AFTER decades of dictatorship, the semi-desert West African Republic of Mali and its 8 million people are preparing for the country's first free elections.
Following months of strikes and demonstrations against the 23-year dictatorial rule of President Moussa Traore, the military last March seized control to stop killings that occurred during four days of brutal repression by government security forces.
An estimated 150 to 300 persons, mostly civilians, died in the four days of clashes.
Now, nearly a year later, Lt. Col. Amadou Toumani Toure, the Army officer who led the takeover, says he is ready to hand over power to the winners of Mali's first democratic elections in its 31 years of independence. National Assembly elections are scheduled for Feb. 23, with more than 1,100 candidates from 21 parties running for 116 seats.

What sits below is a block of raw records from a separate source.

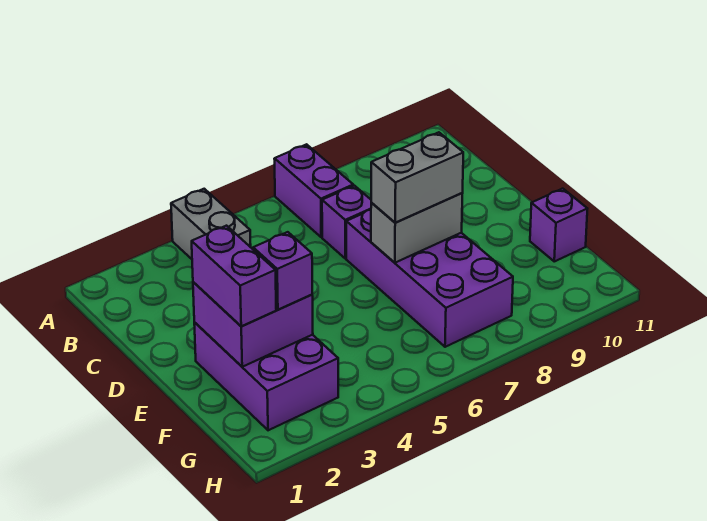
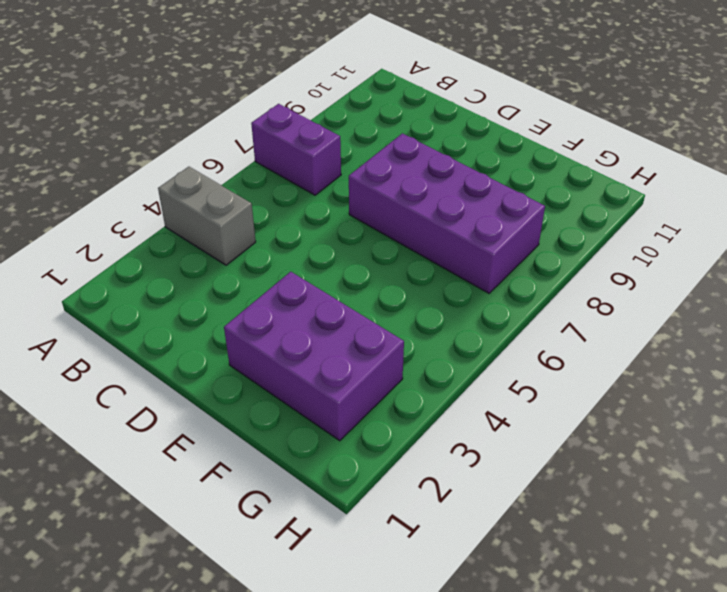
none -> purple 1x1 brick [322,186,371,259]
none -> purple 1x1 brick [530,189,587,261]

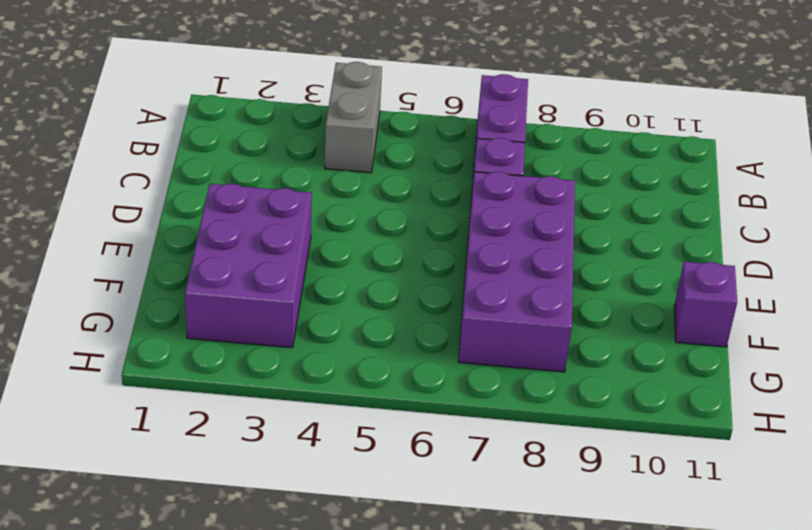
none -> purple 2x2 brick [193,282,313,367]
none -> grey 1x2 brick [371,193,463,263]

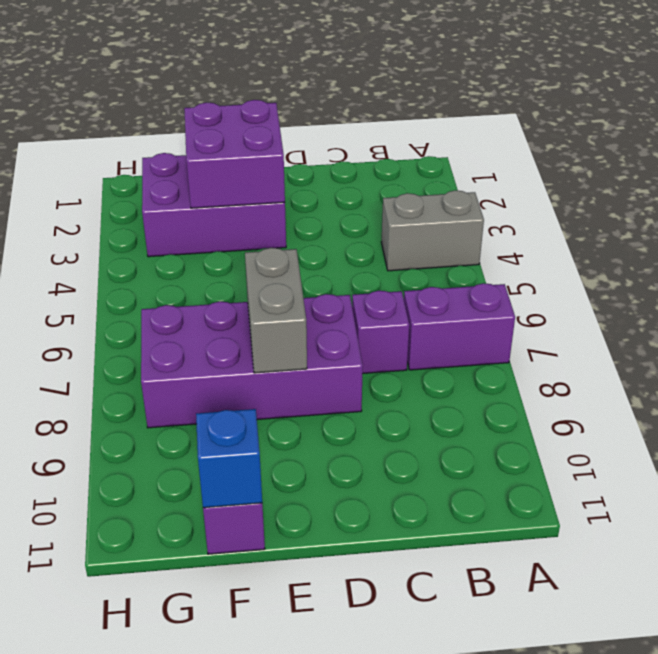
blue 1x1 brick [196,409,262,508] -> none
none -> purple 1x2 brick [192,226,276,326]
none -> grey 1x2 brick [371,132,463,223]

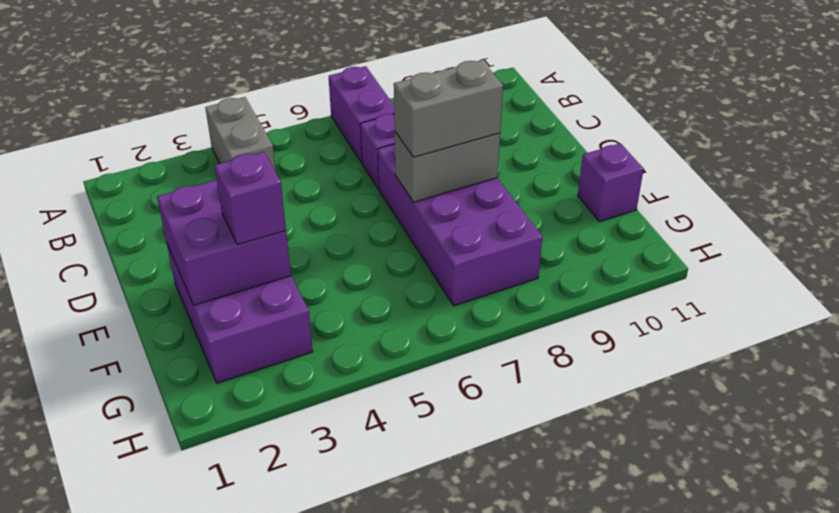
none -> purple 1x2 brick [192,226,276,326]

Presidential elections are expected to follow the legislative elections this spring, and presidential candidates from different parties already are stumping for votes, shaking hands, listening to voters' concerns, and submitting to endless questions.
Candidates in this former French colony, approximately the size of Texas and California combined, also are sharpening their oratory - some promising to build more roads, others appealing for the protection of democratic reforms.
One leading presidential candidate, Alfa Omar Konare, a professor of history, sits barefooted in the mat-floored homes of Muslim leaders.
Mr. Konare's Alliance for a Democratic Mali (ADEMA) reportedly made the strongest national showing in municipal elections Jan. 12. He depends almost entirely on personal appearances, not direct mailings or television, to reach voters. In a country where just 18 percent of the people are literate and the government controls the only TV station, this strategy makes sense.